Da allora sono serviti tempo, medicine e l'affetto di un famiglia con tre figli per gestire lo stress post-traumatico (Ptsd).

"Mi ci è voluto un anno e molti farmaci per superare la fase critica della sindrome da stress post-traumatico, ma anche in seguito è tornata inaspettatamente e più spesso di quanto avrei voluto, come in metropolitana o durante i fuochi d'artificio quando sentivo odore di fumo", dice il presidente di Life for Paris.

"Sono molto cauto a riguardo perché non sono sicuro che la Ptsd possa essere completamente curata, credo che ci siano solo periodi più lunghi in cui non succede nulla".

I terroristi attaccarono la sala concerti di Parigi dove si stava tenendo un concerto degli Eagles of Death Metal davanti a 1500 persone. Morirono in 90, ma altre persone vennero uccise dal commando di terroristi che spararono e si fecero esplodere in strade e bar della capitale oltre che nei pressi dello Stade de France (dove c'erano 80mila spettatori per l'incontro Francia-Germania).

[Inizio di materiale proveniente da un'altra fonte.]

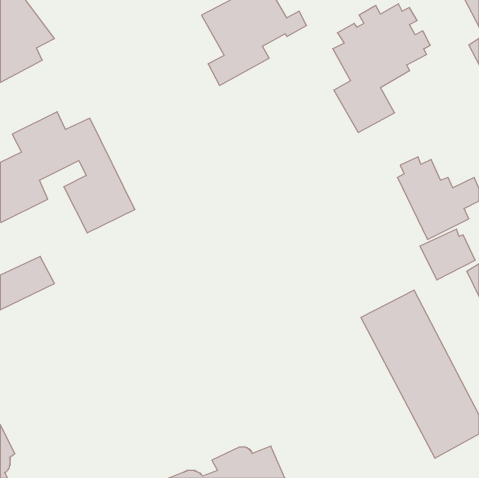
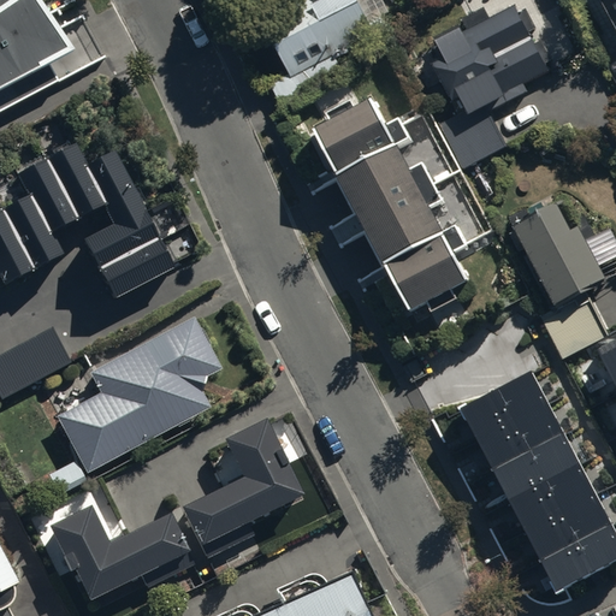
building: none -> [314,99,470,312]
building: none -> [48,316,221,493]
building: none -> [179,419,302,546]
building: none -> [47,504,186,600]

I feriti furono circa 400 e al bilancio dei deceduti si sono aggiunti due sopravvissuti che si sono tolti la vita in seguito. Del commando di terroristi rimangono Salah Abdeslam, che sta scontando l'ergastolo, e alcuni fiancheggiatori che hanno subito un processo e condanne penali.

"È il 10° anniversario e le emozioni e la tensione sono ovunque in noi sopravvissuti. In un certo senso, ci isola dal mondo perché siamo così concentrati sul dolore e sui morti che viviamo in una sorta di bolla", conclude Denouveaux.

"A partire dal 1° novembre, iniziamo a preoccuparci così tanto l'uno dell'altro che tutto il resto si confonde. Direi che la parte più difficile è il 14 novembre, quando dobbiamo tornare alla normalità e il dolore è ancora presente, ma il legame che ci unisce si sta allentando".

Giovedì il Comune di Parigi inaugurerà un parco pubblico in memoria delle vittime e dei sopravvissuti.